REVELADOR DAS DESIGUADADES





Os Ciganos não são mais europeus do que americanos ou índios. Os Ciganos estão na Sibéria como na China. Estão sempre no avesso do cenário.
Eles são a escória das sociedades dominantes, seja qual for a dominação. Onde estiver o Cigano há dominação. Os Ciganos são um revelador das desigualdades, das exclusões. E são mal conhecidos. Atribuem-lhes hoje, como ontem, virtudes e vícios extraordinários. Lisonjeiam-lhes a estranheza para melhor os disciplinar. A sua vulnerabilidade para melhor os explorar, a sua fragilidade para os enfraquecer ainda mais. Os jacobinos perguntam se eles têm alma e os padres se eles têm religião. Os revolucionários perguntam se eles são despóticos, as feministas, se as mulheres deles são maltratadas; os historiadores, se eles têm história, os musicólogos se eles têm música, os higienistas se eles se lavam.
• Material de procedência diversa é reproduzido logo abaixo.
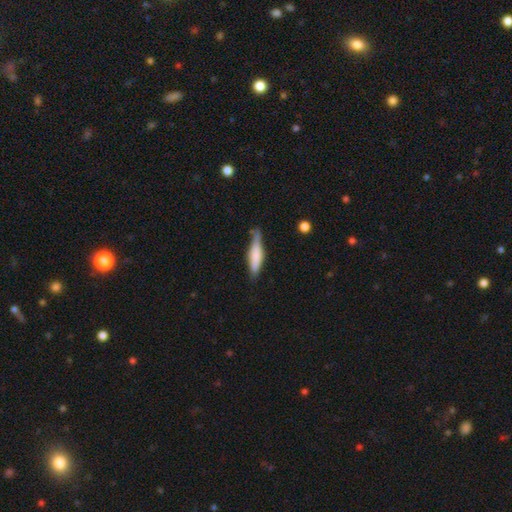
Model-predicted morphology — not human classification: Smooth or featured? Predicted: smooth (p=0.63). How rounded? Predicted: cigar-shaped (p=0.79). Merging? Predicted: none (p=0.63).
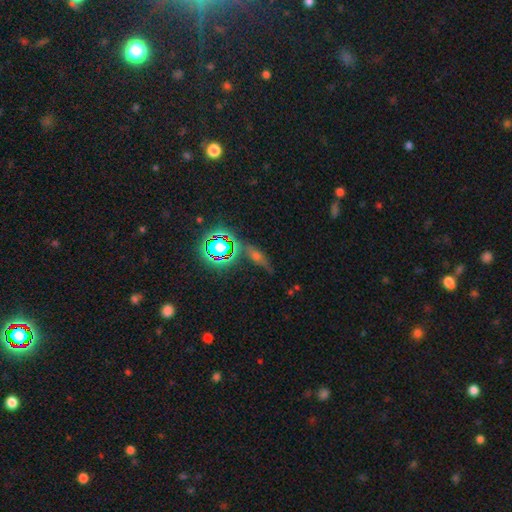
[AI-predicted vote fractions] A star or artifact, not a galaxy (43%).

Vote fractions:
- Smooth or featured? star or artifact: 43% / featured or disk: 29% / smooth: 28%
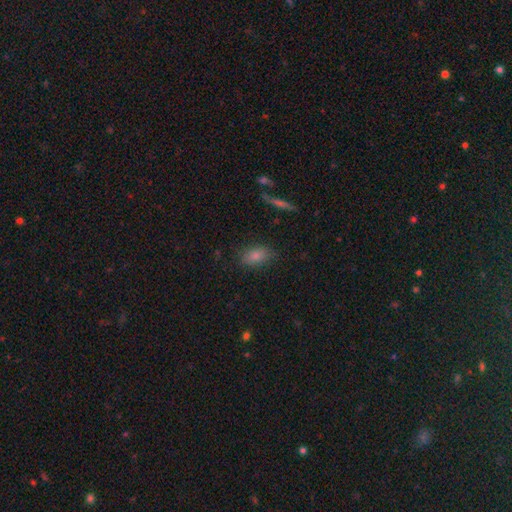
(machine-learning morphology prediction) Smooth or featured? smooth (83%)
How rounded? in between (88%)
Merging? none (82%)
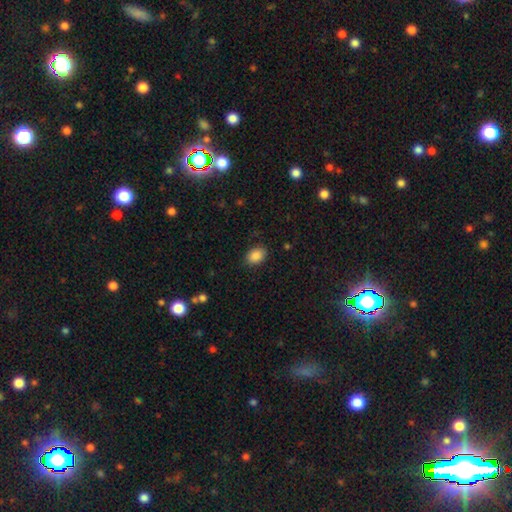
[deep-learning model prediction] smooth-or-featured: smooth: 88% | star or artifact: 8% | featured or disk: 4%
  how-rounded: in between: 72% | round: 27% | cigar-shaped: 1%
  merging: none: 86% | minor disturbance: 10% | major disturbance: 3% | merger: 1%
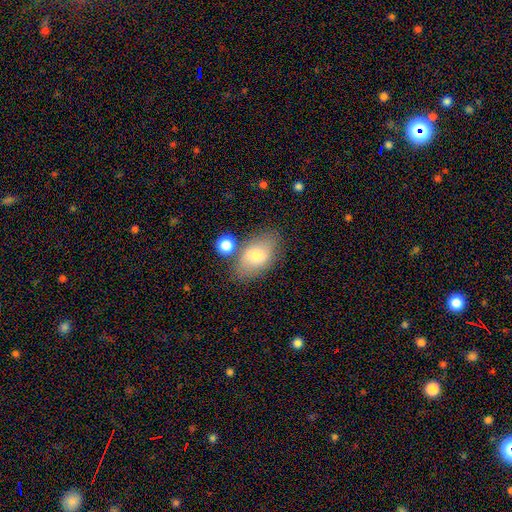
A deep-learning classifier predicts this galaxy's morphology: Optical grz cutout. It shows a smooth galaxy with no disk features (72%) that is in between round and cigar-shaped (90%). Merging: none (66%).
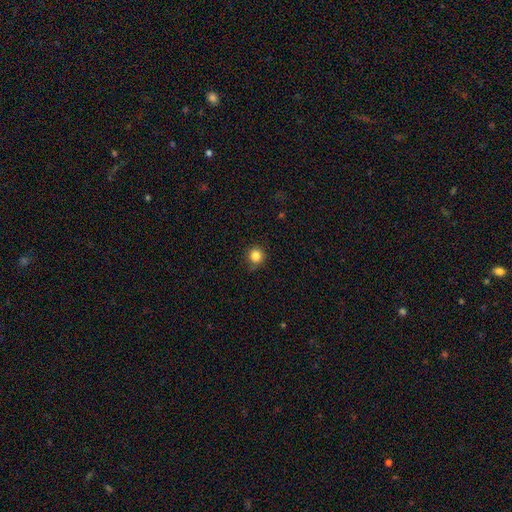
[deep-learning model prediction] This appears to be a smooth galaxy with no disk features (84%) that is round (93%). Merging: none (87%).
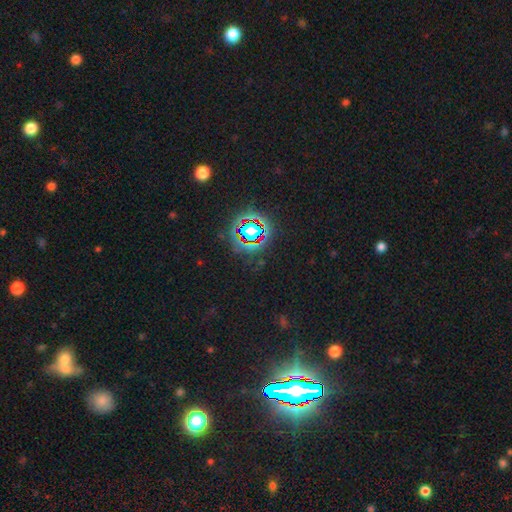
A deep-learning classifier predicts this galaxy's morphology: star or artifact 82%, smooth 10%, featured or disk 8%.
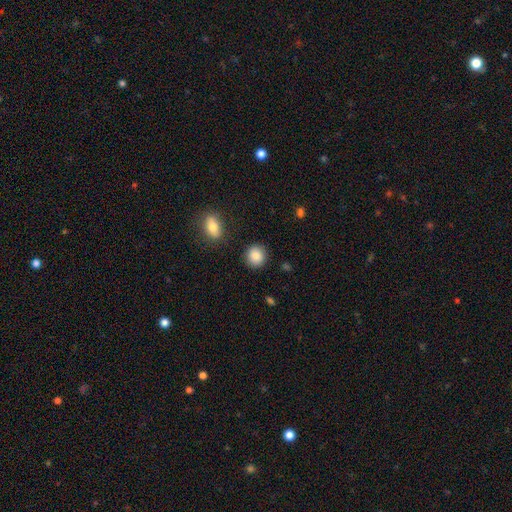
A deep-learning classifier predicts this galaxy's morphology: The model was most divided on "how rounded": round: 85%, in between: 14%, cigar-shaped: 1%. More confident: merging — none (88%); smooth or featured — smooth (88%).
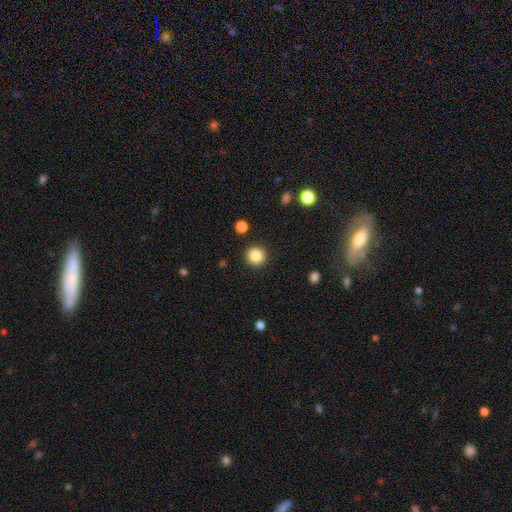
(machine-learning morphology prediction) The model was most divided on "smooth or featured": smooth: 86%, star or artifact: 10%, featured or disk: 4%. More confident: how rounded — round (94%); merging — none (91%).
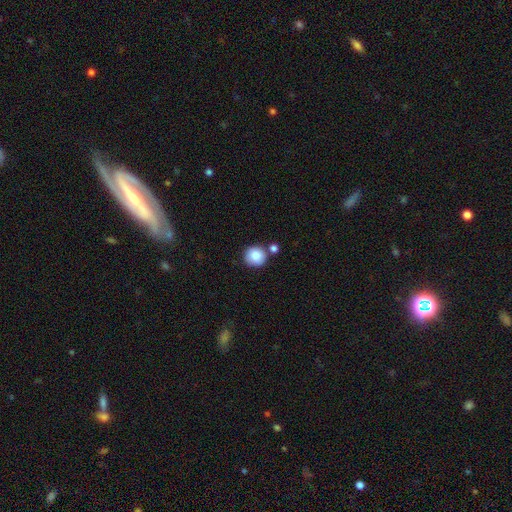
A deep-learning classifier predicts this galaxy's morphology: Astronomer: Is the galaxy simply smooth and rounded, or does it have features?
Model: smooth — 85%.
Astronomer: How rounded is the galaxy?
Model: round — 92%.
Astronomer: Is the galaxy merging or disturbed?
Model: none — 72%.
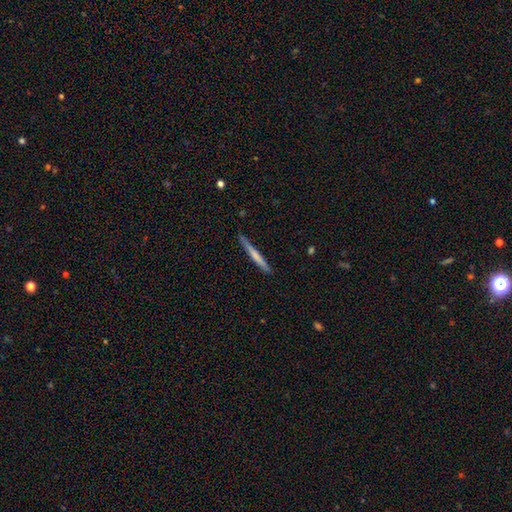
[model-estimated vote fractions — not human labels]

Poucos povos entram no comércio com tantas negações. O seu holocausto é negado tanto pelos estados nacional-populistas como por Vichy, como pela Alemanha pós-nazi. Os racistas duvidam que eles sejam uma verdadeira raça, os letrados que eles sejam capazes de escrever poesia. Os revisionistas rejubilam porque os Ciganos partilham com os judeus o privilégio do crime contra a humanidade. Mas a humanidade deles ainda não entrou no reconhecimento coletivo.


AUZIAS, Claire. Os Ciganos ou o destino selvagem dos Roms do Leste. Lisboa: Antígona, 2001, p.39-40.